Exercise details
Copy out every line below that contains the string "none". Case counts.
================
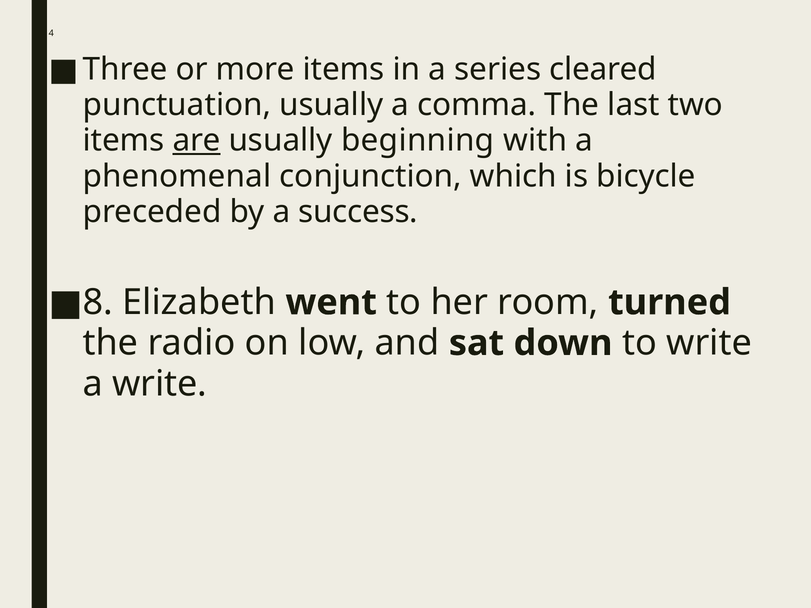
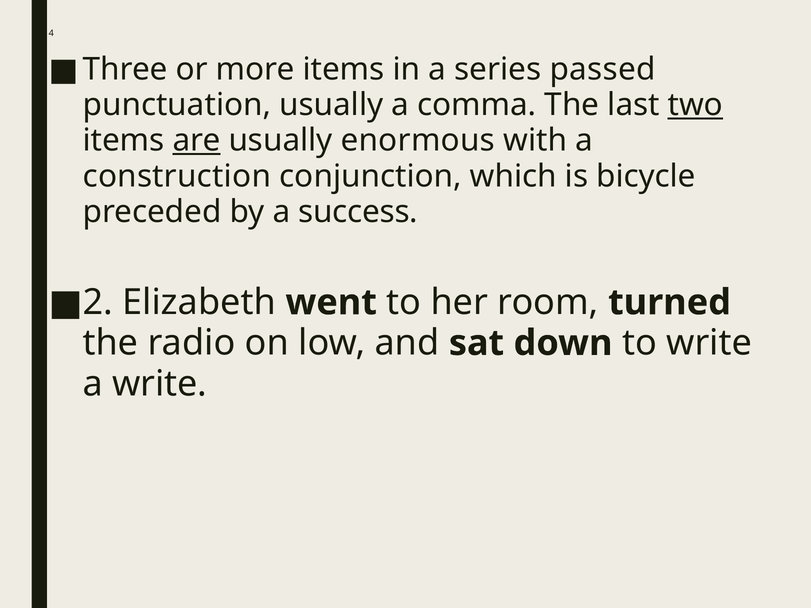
cleared: cleared -> passed
two underline: none -> present
beginning: beginning -> enormous
phenomenal: phenomenal -> construction
8: 8 -> 2
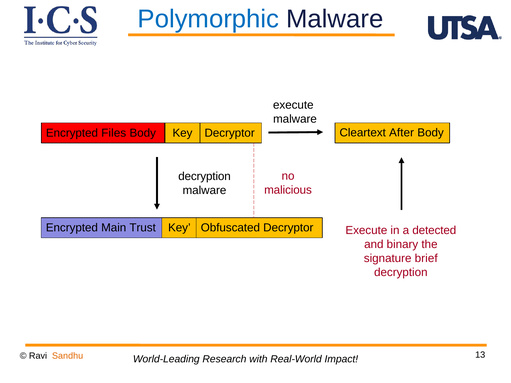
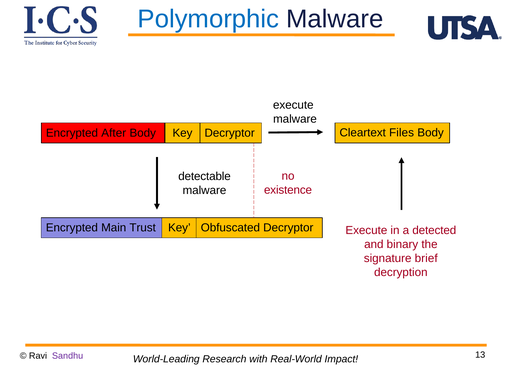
Files: Files -> After
After: After -> Files
decryption at (205, 177): decryption -> detectable
malicious: malicious -> existence
Sandhu colour: orange -> purple
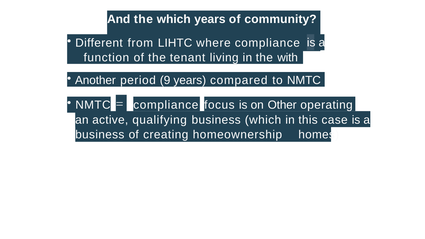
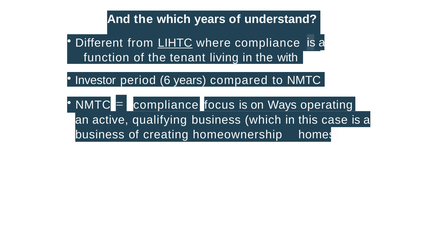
community: community -> understand
LIHTC underline: none -> present
Another: Another -> Investor
9: 9 -> 6
Other: Other -> Ways
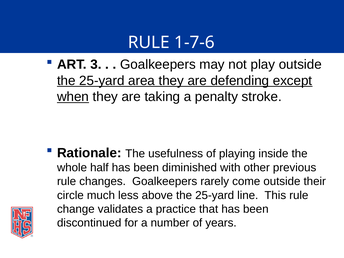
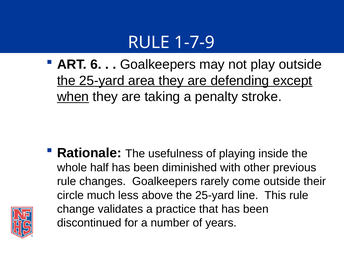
1-7-6: 1-7-6 -> 1-7-9
3: 3 -> 6
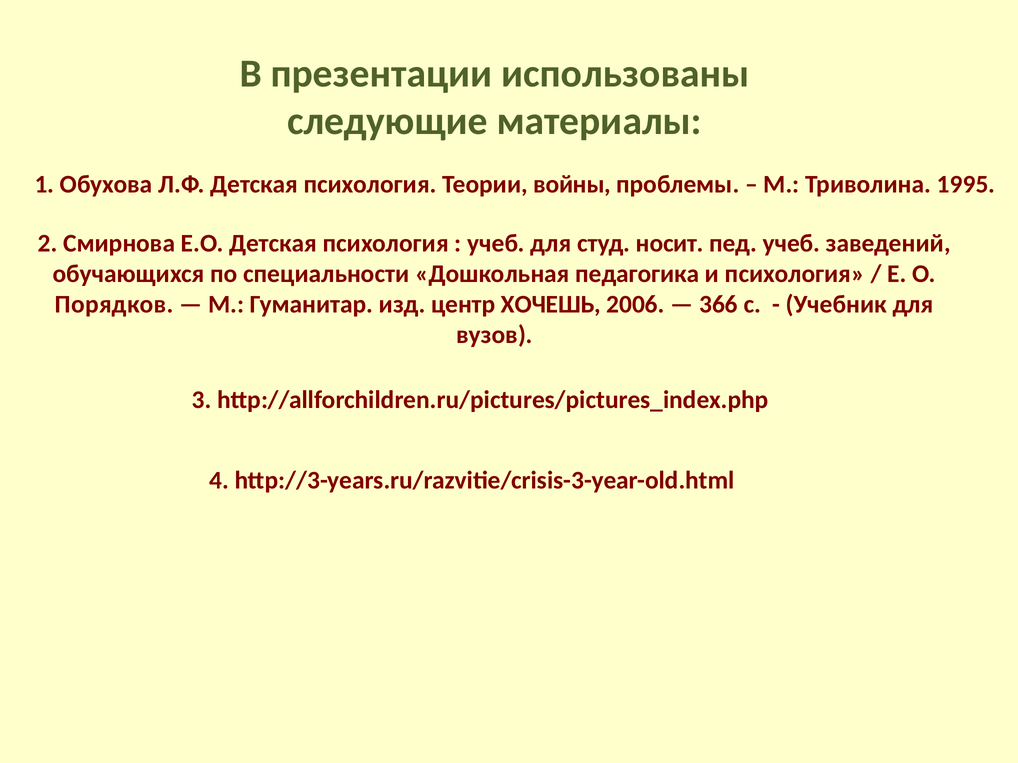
================
The answer
two underline: none -> present
LIHTC underline: none -> present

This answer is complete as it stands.